With her upcoming work, she hopes to once again harness the organic audience that bloomed in 2017. With relatively no marketing efforts, those tracks cut across age and gender lines, and her team is careful to retain this part of the Dot. brand.
For her track ‘This Train’, she put out a call for crowdsourced footage to use in the music video. “I don’t think if I had done a promo drive in a traditional way, we would have got such a dedicated bunch of people who are so in sync with the music and totally get it. And that’s all I want,” she says.
Building a community and engaging meaningfully
This emphasis on quality over quantity also made her tap into Patreon. It became a platform to fundraise while creatively engaging her listeners as a community. “It’s such a lovely thing for me. I’m able to talk directly to people, and they vote for what they want,” she explains. This month, it’s personalized lead sheets with a unique message. “It’s so different from being like, ‘Okay, here’s the music. You listen, and you pay me for it’.”

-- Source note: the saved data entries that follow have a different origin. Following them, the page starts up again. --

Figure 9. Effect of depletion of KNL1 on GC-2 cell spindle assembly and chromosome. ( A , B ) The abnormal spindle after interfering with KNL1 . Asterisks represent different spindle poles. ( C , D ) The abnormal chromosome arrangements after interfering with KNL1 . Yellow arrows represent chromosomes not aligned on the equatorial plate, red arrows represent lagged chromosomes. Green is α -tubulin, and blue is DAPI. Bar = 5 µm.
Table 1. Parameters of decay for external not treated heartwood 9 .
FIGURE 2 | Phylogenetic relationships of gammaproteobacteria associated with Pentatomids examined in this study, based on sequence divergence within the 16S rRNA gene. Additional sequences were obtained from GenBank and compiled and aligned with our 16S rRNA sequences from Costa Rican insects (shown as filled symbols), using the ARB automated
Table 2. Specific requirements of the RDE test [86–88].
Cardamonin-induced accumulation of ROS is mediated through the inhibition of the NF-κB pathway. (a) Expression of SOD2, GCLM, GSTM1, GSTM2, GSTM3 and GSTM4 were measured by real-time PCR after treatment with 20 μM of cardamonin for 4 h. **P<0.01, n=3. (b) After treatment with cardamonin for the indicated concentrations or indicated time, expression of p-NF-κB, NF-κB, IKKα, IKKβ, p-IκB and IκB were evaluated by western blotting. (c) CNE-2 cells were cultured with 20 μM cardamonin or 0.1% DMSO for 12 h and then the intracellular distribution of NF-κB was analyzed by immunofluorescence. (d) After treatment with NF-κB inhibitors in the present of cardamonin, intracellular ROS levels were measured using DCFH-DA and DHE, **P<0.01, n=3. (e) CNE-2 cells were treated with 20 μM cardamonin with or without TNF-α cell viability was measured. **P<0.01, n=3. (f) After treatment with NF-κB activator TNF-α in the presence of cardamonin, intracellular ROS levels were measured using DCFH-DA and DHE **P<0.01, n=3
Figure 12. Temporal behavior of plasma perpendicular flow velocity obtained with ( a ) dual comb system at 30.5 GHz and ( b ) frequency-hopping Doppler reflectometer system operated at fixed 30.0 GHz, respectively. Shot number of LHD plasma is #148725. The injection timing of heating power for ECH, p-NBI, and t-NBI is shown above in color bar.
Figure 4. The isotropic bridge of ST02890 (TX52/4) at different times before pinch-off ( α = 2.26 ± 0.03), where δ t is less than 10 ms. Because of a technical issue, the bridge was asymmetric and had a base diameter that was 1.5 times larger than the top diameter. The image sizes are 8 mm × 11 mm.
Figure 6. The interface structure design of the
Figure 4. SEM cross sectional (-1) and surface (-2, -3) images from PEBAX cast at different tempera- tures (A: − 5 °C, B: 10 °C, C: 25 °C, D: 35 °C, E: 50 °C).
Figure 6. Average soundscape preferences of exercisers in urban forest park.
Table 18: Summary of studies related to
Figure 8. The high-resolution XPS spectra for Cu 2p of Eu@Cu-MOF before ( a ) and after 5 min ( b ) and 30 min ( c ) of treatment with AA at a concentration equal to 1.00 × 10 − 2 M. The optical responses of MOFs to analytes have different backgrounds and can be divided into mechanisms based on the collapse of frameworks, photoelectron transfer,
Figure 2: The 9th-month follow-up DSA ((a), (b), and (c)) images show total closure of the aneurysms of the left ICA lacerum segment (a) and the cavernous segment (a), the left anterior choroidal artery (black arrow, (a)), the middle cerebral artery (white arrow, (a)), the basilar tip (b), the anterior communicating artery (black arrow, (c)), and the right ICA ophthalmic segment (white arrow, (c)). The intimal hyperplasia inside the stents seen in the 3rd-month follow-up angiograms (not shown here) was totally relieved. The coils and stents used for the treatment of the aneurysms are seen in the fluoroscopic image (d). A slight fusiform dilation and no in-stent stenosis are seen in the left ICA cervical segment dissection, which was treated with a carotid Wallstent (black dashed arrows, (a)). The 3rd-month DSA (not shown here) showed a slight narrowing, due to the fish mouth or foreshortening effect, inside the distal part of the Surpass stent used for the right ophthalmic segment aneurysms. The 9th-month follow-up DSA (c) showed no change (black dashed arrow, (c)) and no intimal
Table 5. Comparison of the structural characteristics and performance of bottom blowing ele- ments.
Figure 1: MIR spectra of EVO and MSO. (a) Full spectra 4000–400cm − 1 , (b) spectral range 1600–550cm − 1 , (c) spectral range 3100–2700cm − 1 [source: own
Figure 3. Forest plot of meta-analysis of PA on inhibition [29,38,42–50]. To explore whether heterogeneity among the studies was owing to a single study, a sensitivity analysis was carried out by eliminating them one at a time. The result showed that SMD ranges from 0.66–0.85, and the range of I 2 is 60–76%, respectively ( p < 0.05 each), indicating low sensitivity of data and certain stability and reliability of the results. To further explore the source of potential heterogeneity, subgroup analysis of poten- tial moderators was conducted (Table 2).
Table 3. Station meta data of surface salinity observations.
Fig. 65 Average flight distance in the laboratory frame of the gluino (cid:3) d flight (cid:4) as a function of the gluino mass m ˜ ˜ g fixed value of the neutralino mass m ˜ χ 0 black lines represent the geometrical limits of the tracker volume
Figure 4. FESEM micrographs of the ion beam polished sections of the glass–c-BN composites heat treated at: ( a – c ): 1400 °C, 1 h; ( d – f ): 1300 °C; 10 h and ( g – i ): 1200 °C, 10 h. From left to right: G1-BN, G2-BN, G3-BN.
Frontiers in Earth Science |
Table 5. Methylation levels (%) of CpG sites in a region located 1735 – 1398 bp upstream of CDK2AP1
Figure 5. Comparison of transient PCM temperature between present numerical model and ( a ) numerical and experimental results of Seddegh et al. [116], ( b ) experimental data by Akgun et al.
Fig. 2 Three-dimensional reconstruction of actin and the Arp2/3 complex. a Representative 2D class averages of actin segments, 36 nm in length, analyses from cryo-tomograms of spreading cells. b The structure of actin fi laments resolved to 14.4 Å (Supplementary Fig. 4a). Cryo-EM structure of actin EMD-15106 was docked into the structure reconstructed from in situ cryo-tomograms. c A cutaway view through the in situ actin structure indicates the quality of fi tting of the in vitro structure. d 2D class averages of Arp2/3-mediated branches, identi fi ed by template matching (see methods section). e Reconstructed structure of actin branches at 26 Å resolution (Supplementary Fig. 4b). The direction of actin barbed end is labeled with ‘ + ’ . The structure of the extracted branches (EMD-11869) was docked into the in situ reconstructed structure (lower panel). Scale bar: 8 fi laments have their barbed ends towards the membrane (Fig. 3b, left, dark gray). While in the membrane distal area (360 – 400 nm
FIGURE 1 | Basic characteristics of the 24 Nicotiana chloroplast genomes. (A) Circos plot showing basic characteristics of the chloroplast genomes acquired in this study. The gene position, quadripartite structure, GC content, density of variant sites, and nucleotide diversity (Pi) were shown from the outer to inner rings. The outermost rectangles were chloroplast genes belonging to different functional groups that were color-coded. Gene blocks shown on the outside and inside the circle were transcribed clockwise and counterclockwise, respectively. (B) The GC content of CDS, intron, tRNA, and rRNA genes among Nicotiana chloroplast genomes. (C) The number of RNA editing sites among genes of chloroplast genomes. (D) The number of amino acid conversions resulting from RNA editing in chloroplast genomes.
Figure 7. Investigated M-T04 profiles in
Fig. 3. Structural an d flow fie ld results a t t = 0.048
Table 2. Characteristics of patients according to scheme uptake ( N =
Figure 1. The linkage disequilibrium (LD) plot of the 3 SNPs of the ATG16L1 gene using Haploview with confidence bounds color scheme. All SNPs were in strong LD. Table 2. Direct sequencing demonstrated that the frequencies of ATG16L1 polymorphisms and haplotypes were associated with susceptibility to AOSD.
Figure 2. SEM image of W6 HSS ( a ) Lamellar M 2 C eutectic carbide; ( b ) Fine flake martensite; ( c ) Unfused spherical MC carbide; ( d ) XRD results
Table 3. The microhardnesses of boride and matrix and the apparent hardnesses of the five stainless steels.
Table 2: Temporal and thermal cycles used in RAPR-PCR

However, Aditi consciously moved away from Patreon’s model based around exclusivity. She did away with tiers entirely, had a pay-per-creation set up, and kept the subscription charges to the bare minimum needed to break even. Whatever she makes is invested back into the music. The singer-songwriter is currently saving up to buy a DAW. “I want listeners to be able to support me in whatever small way they can”, she adds.
Like with other areas of her life, she’s attempting to explore the connection between music and activism. Last month, she participated in a COVID-19 relief concert held in partnership with the Digital Empowerment Foundation, a non-profit bringing digital access to rural communities.
When she sought a more direct way to get involved, founder Osama Manzar suggested a potential collaboration to help bring folk artists into the limelight. “I knew I could learn so much because it wouldn’t just be about me putting them on for a section of the song, but sitting and learning from professionals about what makes their folk theirs and incorporating that,” she says.
Feeling more inspired than ever, she can’t wait to tip her toes back into performing and the new opportunities coming her way. “I want my music out there because I love the things people say about it. I love the community feeling I get from it.”
Currently, a live stream for the EP premiere is in the works. Once the rollout of Khamotion is complete, Aditi hopes to return to India, pandemic permitting, chase her passion for its indigenous dying arts and get back to performing.
She also teases the final track from the collection. “‘Rush’ is a culmination of the whole project. There are a bunch of lyrics and melodies from my other songs snuck in there. Try to see how many Easter eggs you can pick out!”